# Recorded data
■ ■ ■ ■
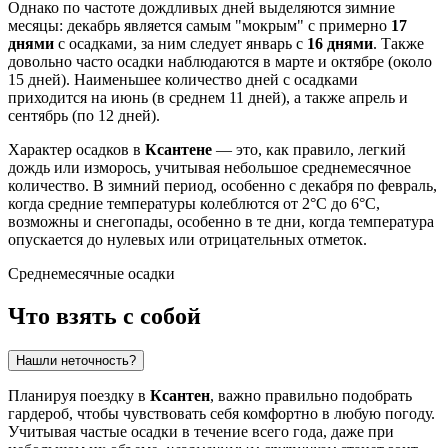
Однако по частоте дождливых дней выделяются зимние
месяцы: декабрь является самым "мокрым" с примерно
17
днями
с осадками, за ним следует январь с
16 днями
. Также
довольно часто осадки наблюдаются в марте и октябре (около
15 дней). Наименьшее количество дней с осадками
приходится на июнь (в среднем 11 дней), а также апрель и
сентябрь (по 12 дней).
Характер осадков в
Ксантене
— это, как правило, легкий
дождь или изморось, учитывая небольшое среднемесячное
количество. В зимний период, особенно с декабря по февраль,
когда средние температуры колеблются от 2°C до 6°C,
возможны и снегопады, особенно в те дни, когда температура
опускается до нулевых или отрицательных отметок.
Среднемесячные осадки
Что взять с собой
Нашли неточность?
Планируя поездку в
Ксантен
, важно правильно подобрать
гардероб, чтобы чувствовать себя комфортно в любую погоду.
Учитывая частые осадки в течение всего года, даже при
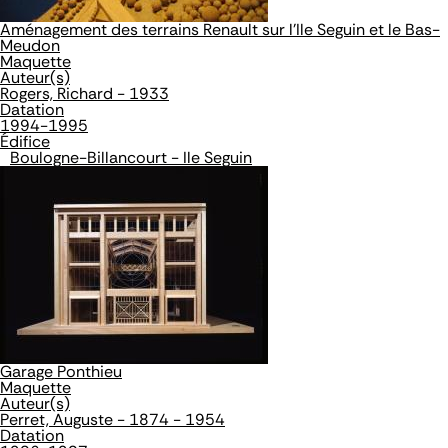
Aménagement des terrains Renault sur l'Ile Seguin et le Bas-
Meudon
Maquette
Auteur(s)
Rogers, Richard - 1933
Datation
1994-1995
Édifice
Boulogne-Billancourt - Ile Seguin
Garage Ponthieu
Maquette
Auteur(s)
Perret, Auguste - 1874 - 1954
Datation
■ ■ ■ ■
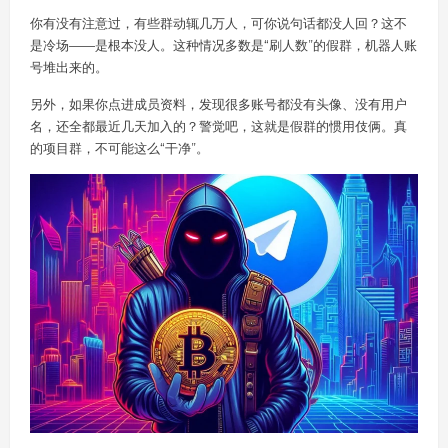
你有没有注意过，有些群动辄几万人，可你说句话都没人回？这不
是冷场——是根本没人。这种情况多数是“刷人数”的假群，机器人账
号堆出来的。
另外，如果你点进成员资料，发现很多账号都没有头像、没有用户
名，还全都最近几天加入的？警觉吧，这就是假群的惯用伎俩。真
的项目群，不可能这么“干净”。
■ ■ ■ ■
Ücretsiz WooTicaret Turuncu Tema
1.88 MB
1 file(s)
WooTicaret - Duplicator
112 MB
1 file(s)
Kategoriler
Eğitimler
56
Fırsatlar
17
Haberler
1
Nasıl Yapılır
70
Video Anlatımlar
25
■ ■ ■ ■
# What is needed
Please retype the lines of the listing from the one containing "Однако по частоте" through the one containing "Учитывая частые осадки", inclusive.

# Reply to the task
Однако по частоте дождливых дней выделяются зимние
месяцы: декабрь является самым "мокрым" с примерно
17
днями
с осадками, за ним следует январь с
16 днями
. Также
довольно часто осадки наблюдаются в марте и октябре (около
15 дней). Наименьшее количество дней с осадками
приходится на июнь (в среднем 11 дней), а также апрель и
сентябрь (по 12 дней).
Характер осадков в
Ксантене
— это, как правило, легкий
дождь или изморось, учитывая небольшое среднемесячное
количество. В зимний период, особенно с декабря по февраль,
когда средние температуры колеблются от 2°C до 6°C,
возможны и снегопады, особенно в те дни, когда температура
опускается до нулевых или отрицательных отметок.
Среднемесячные осадки
Что взять с собой
Нашли неточность?
Планируя поездку в
Ксантен
, важно правильно подобрать
гардероб, чтобы чувствовать себя комфортно в любую погоду.
Учитывая частые осадки в течение всего года, даже при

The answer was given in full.